Sitóe diz que o quadro da Política de Qualidade Africana (PQA) reconhece que a formulação e implementação de políticas de qualidade é também uma importante prerrogativa da Comunidade Económica Regional (CER) e nacional e encoraja os Estados Membros e as CERs da UA a continuar a formular e implementar políticas e estratégias nacionais de qualidade, pois elas são importantes para informar e apoiar a estrutura continental de políticas de qualidade. “

A competitividade do mercado de bens manufaturados depende criticamente da sua conformidade com padrões de qualidade e outros requisitos técnicos ou regulatórios. Ligada a isso está a necessidade de construir uma infraestrutura de qualidade (IQ) que apoie a provisão da garantia da qualidade com base na padronização internacionalmente reconhecida, metrologia, regulamentação técnica, avaliação de conformidade e práticas de acreditação.

“Este workshop resulta do desenho de uma política de qualidade para África nos termos de implementação da zona de comércio livre continental.
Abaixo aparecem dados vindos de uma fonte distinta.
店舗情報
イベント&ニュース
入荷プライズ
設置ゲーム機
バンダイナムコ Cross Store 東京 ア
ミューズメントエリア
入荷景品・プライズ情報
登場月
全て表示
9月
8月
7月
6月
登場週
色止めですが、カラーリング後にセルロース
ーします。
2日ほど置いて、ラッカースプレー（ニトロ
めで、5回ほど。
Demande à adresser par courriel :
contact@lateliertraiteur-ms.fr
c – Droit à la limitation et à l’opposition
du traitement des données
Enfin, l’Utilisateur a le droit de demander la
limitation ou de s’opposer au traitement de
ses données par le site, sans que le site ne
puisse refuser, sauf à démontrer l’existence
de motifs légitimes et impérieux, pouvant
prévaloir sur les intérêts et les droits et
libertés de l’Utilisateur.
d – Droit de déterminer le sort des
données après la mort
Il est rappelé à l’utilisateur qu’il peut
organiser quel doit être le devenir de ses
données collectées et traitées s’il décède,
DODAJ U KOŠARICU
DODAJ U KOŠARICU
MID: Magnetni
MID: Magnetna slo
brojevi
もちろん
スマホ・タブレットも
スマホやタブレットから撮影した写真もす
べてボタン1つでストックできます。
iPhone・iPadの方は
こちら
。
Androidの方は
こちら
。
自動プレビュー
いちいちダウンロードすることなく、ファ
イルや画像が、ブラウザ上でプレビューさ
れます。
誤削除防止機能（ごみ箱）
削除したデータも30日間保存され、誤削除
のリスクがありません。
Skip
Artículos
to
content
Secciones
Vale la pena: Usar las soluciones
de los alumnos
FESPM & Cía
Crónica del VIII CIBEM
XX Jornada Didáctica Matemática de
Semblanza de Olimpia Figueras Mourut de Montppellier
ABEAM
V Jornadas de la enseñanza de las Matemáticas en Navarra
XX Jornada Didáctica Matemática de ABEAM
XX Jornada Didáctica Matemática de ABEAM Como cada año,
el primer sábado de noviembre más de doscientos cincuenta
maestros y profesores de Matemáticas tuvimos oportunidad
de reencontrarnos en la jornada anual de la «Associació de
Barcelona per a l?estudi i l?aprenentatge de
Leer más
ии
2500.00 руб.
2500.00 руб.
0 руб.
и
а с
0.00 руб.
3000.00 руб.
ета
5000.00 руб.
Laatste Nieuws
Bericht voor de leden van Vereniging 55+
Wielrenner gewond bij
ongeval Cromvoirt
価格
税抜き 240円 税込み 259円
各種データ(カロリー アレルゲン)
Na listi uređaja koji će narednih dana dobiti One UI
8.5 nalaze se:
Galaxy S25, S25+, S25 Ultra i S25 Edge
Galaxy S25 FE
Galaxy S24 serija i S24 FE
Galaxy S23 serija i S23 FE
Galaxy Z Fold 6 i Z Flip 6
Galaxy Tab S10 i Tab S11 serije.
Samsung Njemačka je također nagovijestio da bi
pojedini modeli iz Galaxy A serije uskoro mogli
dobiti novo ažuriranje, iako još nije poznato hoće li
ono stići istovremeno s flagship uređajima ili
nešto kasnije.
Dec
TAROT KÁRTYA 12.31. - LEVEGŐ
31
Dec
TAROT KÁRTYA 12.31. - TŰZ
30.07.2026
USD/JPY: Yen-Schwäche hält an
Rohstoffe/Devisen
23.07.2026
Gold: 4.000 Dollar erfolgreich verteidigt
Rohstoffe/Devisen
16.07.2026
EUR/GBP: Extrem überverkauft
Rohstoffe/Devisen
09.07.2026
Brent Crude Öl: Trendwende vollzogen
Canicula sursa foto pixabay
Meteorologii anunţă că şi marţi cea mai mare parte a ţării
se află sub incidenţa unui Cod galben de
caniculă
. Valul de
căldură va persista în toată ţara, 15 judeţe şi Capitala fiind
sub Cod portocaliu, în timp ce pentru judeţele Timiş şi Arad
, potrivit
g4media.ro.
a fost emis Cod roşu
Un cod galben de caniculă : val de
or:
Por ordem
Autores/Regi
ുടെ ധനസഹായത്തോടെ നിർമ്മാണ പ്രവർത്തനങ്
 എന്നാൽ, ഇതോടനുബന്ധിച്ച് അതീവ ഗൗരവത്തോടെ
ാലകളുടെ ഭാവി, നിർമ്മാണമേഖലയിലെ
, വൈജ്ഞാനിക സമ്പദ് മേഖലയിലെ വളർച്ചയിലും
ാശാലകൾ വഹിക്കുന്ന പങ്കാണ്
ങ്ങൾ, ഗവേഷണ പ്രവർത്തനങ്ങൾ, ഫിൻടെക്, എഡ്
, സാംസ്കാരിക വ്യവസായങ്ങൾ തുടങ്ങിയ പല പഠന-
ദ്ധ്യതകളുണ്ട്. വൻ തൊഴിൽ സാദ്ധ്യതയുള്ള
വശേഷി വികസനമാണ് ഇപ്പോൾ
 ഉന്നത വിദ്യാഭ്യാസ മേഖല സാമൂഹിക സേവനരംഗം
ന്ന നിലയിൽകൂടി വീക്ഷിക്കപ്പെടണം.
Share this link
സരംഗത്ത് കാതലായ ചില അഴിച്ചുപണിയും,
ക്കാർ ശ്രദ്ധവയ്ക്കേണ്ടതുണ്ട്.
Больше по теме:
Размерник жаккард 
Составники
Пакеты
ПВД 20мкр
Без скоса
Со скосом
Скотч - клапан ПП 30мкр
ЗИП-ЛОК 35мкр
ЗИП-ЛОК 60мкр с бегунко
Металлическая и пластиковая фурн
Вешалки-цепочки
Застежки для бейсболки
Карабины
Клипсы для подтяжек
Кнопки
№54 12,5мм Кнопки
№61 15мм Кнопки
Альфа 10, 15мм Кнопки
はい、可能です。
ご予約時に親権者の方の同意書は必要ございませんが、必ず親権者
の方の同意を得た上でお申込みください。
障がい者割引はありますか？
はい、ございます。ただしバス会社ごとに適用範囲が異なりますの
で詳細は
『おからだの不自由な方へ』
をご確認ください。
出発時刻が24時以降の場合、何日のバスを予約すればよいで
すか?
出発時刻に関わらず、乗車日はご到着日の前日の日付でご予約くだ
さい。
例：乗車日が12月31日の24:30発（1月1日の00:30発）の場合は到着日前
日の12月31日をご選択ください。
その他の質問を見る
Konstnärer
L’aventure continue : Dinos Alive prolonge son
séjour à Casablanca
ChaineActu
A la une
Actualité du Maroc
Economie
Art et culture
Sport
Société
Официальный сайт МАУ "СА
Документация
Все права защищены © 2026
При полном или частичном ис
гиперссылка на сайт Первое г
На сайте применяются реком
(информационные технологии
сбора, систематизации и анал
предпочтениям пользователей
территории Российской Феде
O mesmo vai ajudar a colher contribuições de instituições do sector privado, academia, sociedade civil em geral para enriquecer o documento naquilo que será o ponto de vista de Moçambique como um país”, apontou o Director.

A fonte foi mais longe ao referir que estas contribuições vão ser enviadas para SADC para poder ter contribuições ao nível da região e passar para o continente.

Ainda no seu pronunciamento o pelouro revelou que desafios são vários porque a maior parte de países africanos produzem produtos primários, contudo vão permanecer os produtores industriais assim como empresários que conseguirem ter mais competitividade relativamente aos outros, significando que poderá criar desemprego em alguns países. “Quando há desemprego a redução de compra no país é maior, daí que é necessário haver uma capacidade de cobrir as empresas que vão falir “, contou.

Alfredo Sitóe revela que com estes documentos haverão ganhos práticos sendo que o primeiro é a expansão do mercado, significando que empresários Moçambicanos vão ter para além da SADC o continente como um todo, o segundo é que o país poderá ter mais investidores e o terceiro é que se o país conseguir exportar mais, vai melhorar o bem-estar dos moçambicanos principalmente a parte social.

De realçar que uma política de qualidade continental abrangente é, portanto, necessária para atender os requisitos de apoio de infraestrutura de qualidade, de industrialização, comércio, salvaguarda da saúde e segurança dos consumidores, bem como a protecção do meio ambiente. Esta Política de Qualidade Africana (PQA) baseia-se nos quadros de políticas de qualidade nacionais e das CERs através do desenvolvimento de estratégias ou actividades coordenadas a nível continental.